▶ [About this task]
Copy every line of the listing below, keeping each character, word and line break unchanged.

▶ [Material shown]

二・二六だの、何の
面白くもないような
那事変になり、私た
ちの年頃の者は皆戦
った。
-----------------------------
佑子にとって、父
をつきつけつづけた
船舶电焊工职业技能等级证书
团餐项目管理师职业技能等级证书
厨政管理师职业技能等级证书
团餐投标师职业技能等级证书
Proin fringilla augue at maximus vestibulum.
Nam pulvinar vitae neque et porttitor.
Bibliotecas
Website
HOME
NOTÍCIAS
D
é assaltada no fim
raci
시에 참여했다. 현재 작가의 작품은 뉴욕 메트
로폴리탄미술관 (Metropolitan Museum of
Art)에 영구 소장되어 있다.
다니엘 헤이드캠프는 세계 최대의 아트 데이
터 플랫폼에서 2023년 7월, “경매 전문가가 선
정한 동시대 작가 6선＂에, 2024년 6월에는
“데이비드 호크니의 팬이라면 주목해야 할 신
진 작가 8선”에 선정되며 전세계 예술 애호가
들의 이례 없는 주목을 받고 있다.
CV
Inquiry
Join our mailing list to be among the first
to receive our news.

▶ [Result]
二・二六だの、何の
面白くもないような
那事変になり、私た
ちの年頃の者は皆戦
った。
-----------------------------
佑子にとって、父
をつきつけつづけた
船舶电焊工职业技能等级证书
团餐项目管理师职业技能等级证书
厨政管理师职业技能等级证书
团餐投标师职业技能等级证书
Proin fringilla augue at maximus vestibulum.
Nam pulvinar vitae neque et porttitor.
Bibliotecas
Website
HOME
NOTÍCIAS
D
é assaltada no fim
raci
시에 참여했다. 현재 작가의 작품은 뉴욕 메트
로폴리탄미술관 (Metropolitan Museum of
Art)에 영구 소장되어 있다.
다니엘 헤이드캠프는 세계 최대의 아트 데이
터 플랫폼에서 2023년 7월, “경매 전문가가 선
정한 동시대 작가 6선＂에, 2024년 6월에는
“데이비드 호크니의 팬이라면 주목해야 할 신
진 작가 8선”에 선정되며 전세계 예술 애호가
들의 이례 없는 주목을 받고 있다.
CV
Inquiry
Join our mailing list to be among the first
to receive our news.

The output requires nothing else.